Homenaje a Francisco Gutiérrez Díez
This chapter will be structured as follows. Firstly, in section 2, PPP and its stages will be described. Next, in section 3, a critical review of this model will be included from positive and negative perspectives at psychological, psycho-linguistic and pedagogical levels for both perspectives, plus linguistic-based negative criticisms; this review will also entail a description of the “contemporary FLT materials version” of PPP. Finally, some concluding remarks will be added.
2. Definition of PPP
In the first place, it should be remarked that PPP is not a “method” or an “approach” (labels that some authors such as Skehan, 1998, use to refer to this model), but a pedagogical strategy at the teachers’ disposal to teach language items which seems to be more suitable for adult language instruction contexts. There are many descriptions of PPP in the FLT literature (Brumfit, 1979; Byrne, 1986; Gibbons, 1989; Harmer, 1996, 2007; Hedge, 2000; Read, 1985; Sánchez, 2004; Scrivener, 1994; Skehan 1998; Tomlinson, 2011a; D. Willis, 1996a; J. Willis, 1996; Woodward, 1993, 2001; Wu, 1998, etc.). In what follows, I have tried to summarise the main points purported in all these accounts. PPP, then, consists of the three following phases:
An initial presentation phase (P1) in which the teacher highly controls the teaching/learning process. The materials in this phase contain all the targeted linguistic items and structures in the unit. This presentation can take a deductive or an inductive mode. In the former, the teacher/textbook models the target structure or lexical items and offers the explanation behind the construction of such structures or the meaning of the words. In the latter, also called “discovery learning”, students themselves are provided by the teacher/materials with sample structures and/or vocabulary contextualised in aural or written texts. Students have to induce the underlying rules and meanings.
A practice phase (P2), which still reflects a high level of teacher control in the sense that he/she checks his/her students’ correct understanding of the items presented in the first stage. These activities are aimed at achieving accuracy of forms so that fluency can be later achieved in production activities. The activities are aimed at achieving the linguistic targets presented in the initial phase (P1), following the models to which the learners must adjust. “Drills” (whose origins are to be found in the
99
+ + + + + + +
With the line containing "A practice phase" as the start and the last line of the listing as the end, restate that stretch word for word and nothing else.

A practice phase (P2), which still reflects a high level of teacher control in the sense that he/she checks his/her students’ correct understanding of the items presented in the first stage. These activities are aimed at achieving accuracy of forms so that fluency can be later achieved in production activities. The activities are aimed at achieving the linguistic targets presented in the initial phase (P1), following the models to which the learners must adjust. “Drills” (whose origins are to be found in the
99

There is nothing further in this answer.